Registration has opened for free tickets to two concerts with the Tabernacle Choir and Orchestra at Temple Square in Buenos Aires, Argentina.
The choir and orchestra will be performing Aug. 22-23 in the Movistar Arena in Buenos Aires. The concerts are part of the choir and orchestra’s multiyear, multicity “Songs of Hope” — “Canciones de Esperanza” — tour. The Movistar Arena can seat up to 15,000 people.
Registration opened Sunday, June 15, on the Tabernacle Choir’s website at thetabernaclechoir.org/solicitud-de-entradas-sas.
Those registering can request up to four tickets. They need to have the names and identification numbers — a DNI, a passport or identity card numbers — for each person. An email address and phone number is also required for notifications about the tickets.
The performance will be available at Latter-day Saint meetinghouses and watch parties across Argentina, Chile, Paraguay and Uruguay — the Church’s South America South Area — and streamed on the Tabernacle Choir’s YouTube channel.
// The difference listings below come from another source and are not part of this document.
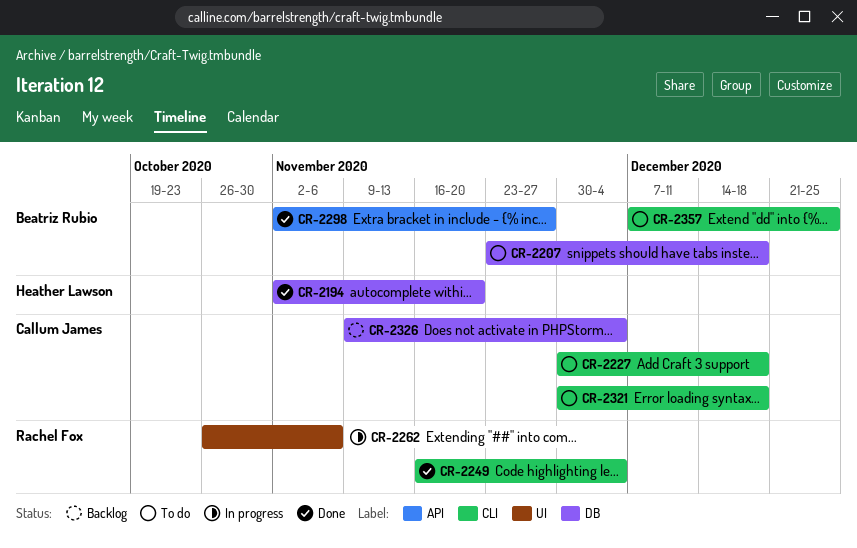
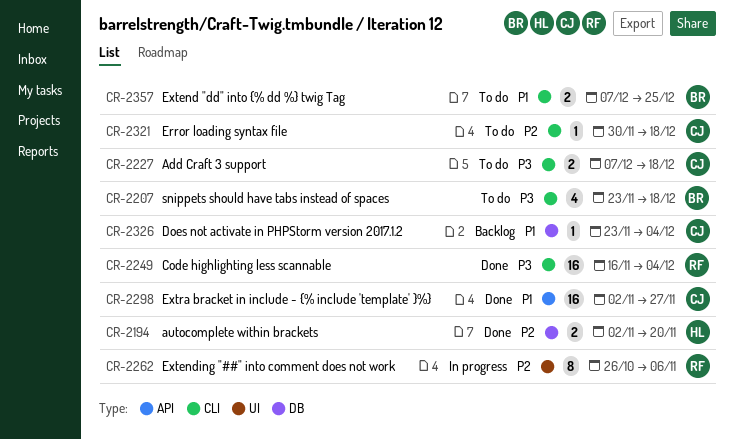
CR-2207, label: DB -> CLI
CR-2227, start: Nov 30 -> Dec 7
CR-2298, owner: Beatriz Rubio -> Callum James
CR-2326, start: Nov 9 -> Nov 23

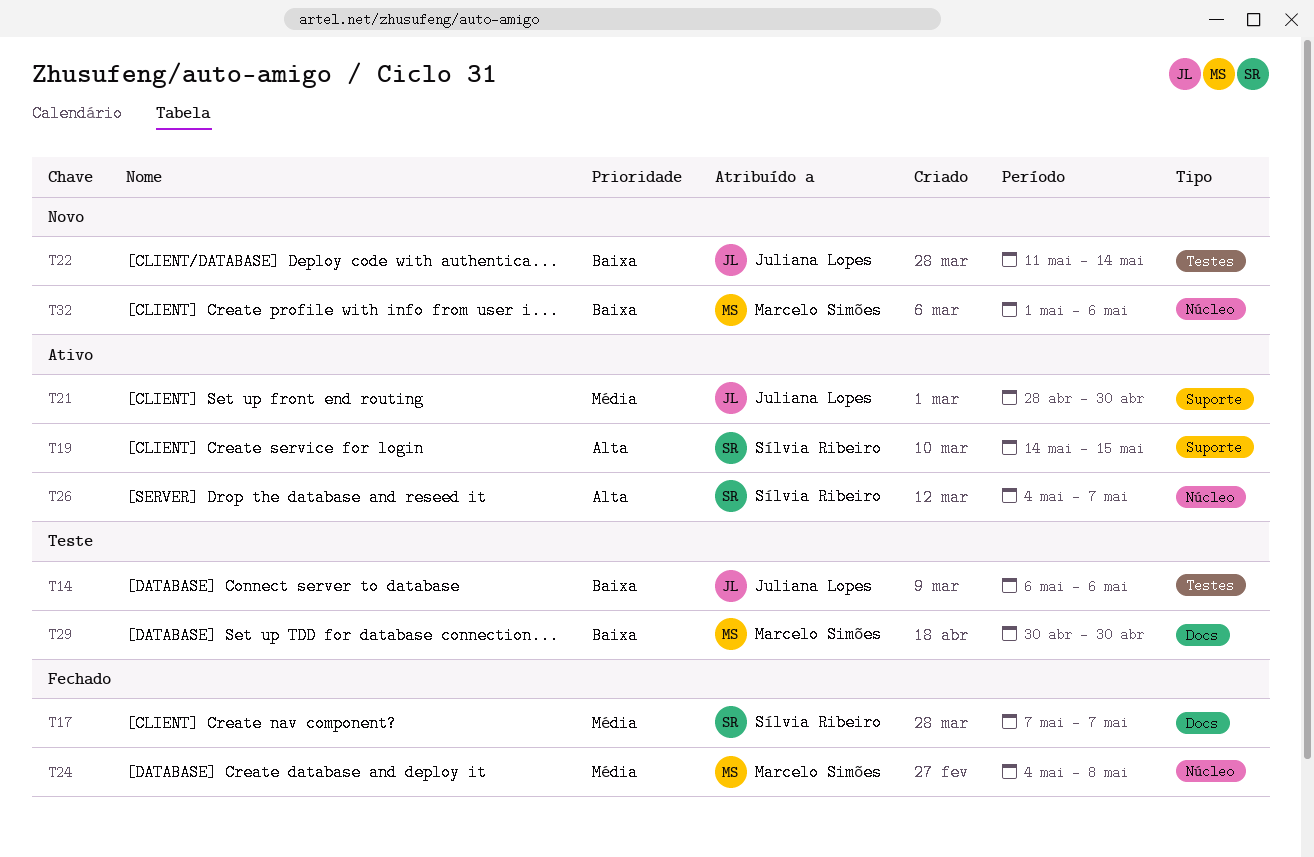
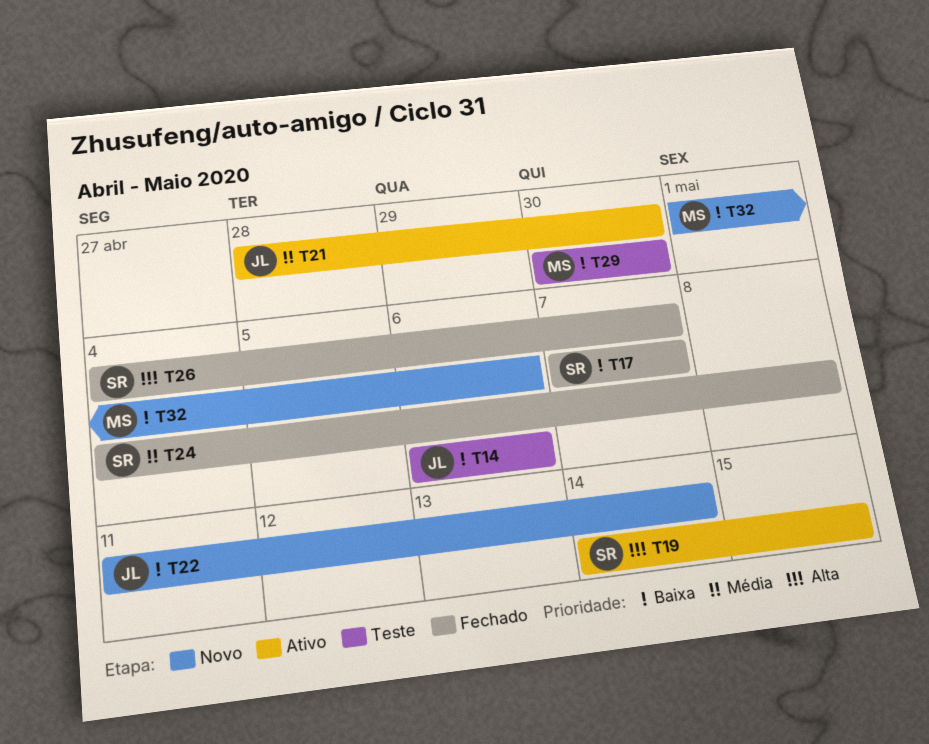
T17, priority: Média -> Baixa
T24, owner: Marcelo Simões -> Sílvia Ribeiro
T26, status: Ativo -> Fechado

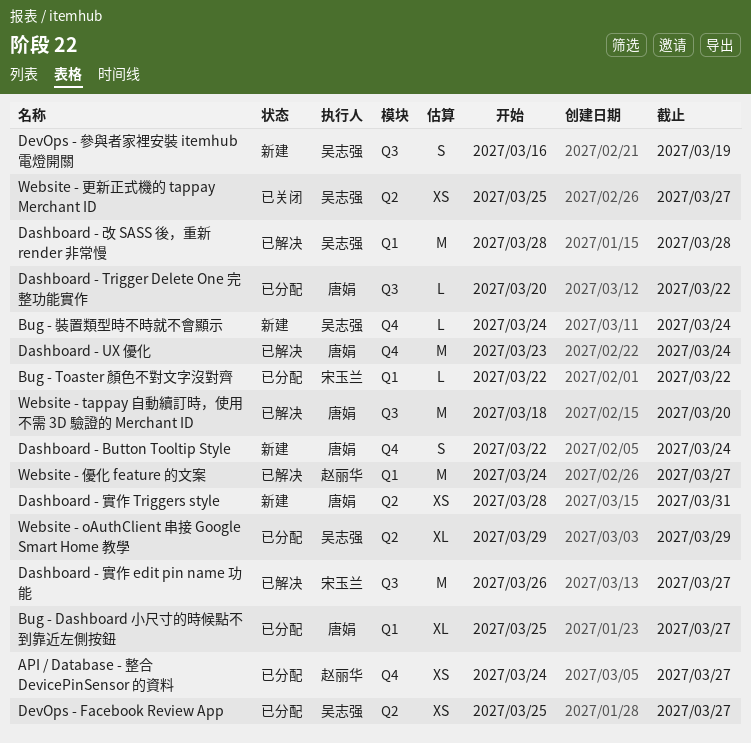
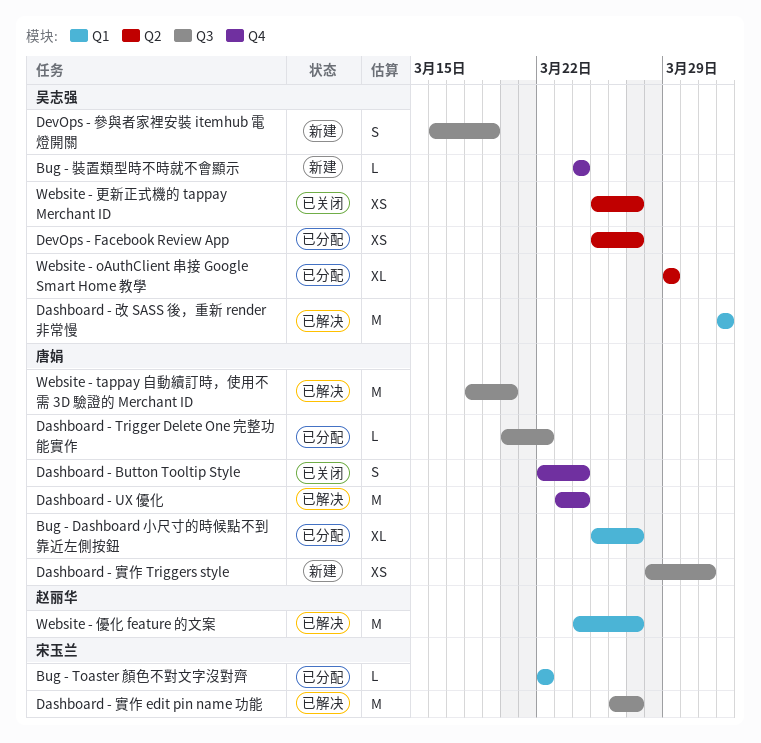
API / Database - 整合 DevicePinSensor 的資料: present -> none
Dashboard - Button Tooltip Style, status: 新建 -> 已关闭
Dashboard - 實作 Triggers style, label: Q2 -> Q3
Dashboard - 改 SASS 後，重新 render 非常慢, start: Mar 28 -> Apr 1
Dashboard - 改 SASS 後，重新 render 非常慢, due: Mar 28 -> Apr 1

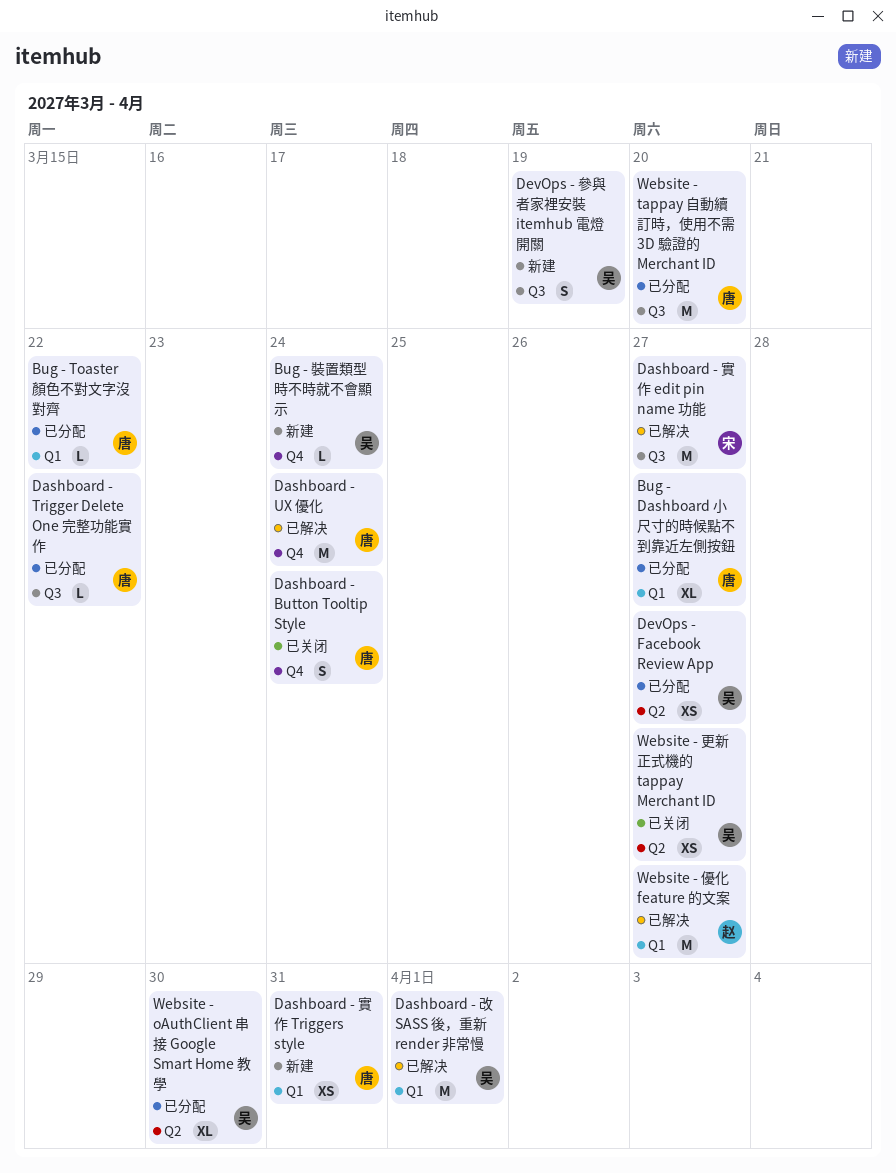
Bug - Toaster 顏色不對文字沒對齊, owner: 宋玉兰 -> 唐娟
Dashboard - 實作 Triggers style, label: Q3 -> Q1
Website - oAuthClient 串接 Google Smart Home 教學, due: Mar 29 -> Mar 30
Website - tappay 自動續訂時，使用不需 3D 驗證的 Merchant ID, status: 已解决 -> 已分配

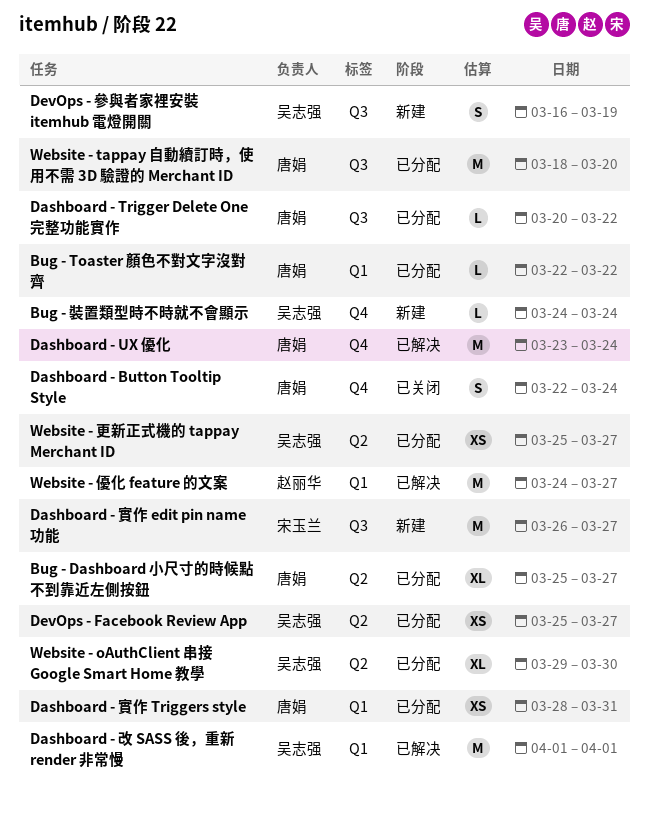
Bug - Dashboard 小尺寸的時候點不到靠近左側按鈕, label: Q1 -> Q2
Dashboard - 實作 edit pin name 功能, status: 已解决 -> 新建
Dashboard - 實作 Triggers style, status: 新建 -> 已分配
Website - 更新正式機的 tappay Merchant ID, status: 已关闭 -> 已分配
The concert will also be a celebration of the 100th anniversary of the formal organization of The Church of Jesus Christ of Latter-day Saints in South America.
The Tabernacle Choir first went to South America in 1981, when they performed in Brazil.
‘Songs of Hope’ tour
Argentina is the fifth stop on the choir and orchestra’s “Songs of Hope” tour. The choir and orchestra went to Mexico City, Mexico, in June 2023; metro Manila, Philippines, in February 2024; southeastern U.S. in Florida and Georgia in September 2024; and Lima, Peru, in February 2025. In February 2026, the sixth tour stop will be in Brazil.
On all of the stops, select concerts have been available on YouTube, with area members and congregations encouraged to hold watch parties.
Concerts from Manila, Philippines; Sunrise, Florida; Atlanta, Georgia; and Lima, Peru, are available on the choir’s YouTube channel.
The tour includes most of the members of the 360-voice volunteer choir and 85 members of the orchestra, along with choir leaders and staff. These “musical missionaries” are members of The Church of Jesus Christ of Latter-day Saints, and choir members have a monthslong audition process. (The choir is accepting applications from June 1 to Aug. 15.)
The choir’s origins date back to 1847, when pioneer members of the Church formed a choir to sing at a conference of the Church weeks after arriving in Utah’s Salt Lake Valley. The orchestra was organized in 1999, and up to 85 musicians from a roster of 200 volunteers perform with the choir during the weekly “Music & the Spoken Word” broadcast and other special events.
The Church in Argentina
The history of the Church in Argentina goes back to 1923, when two German immigrants named Wilhelm Friedrichs and Emil Hoppe began preaching the gospel in Buenos Aires, Argentina. In December 1925, Elder Melvin J. Ballard, an early 20th-century Apostle of The Church of Jesus Christ of Latter-day Saints, dedicated South America for the preaching of the gospel and established the South American Mission.
Today, there are more than 491,100 members comprising 732 congregations of The Church of Jesus Christ of Latter-day Saints who live in Argentina where missionaries serve in 14 missions, according to the Church’s statistics.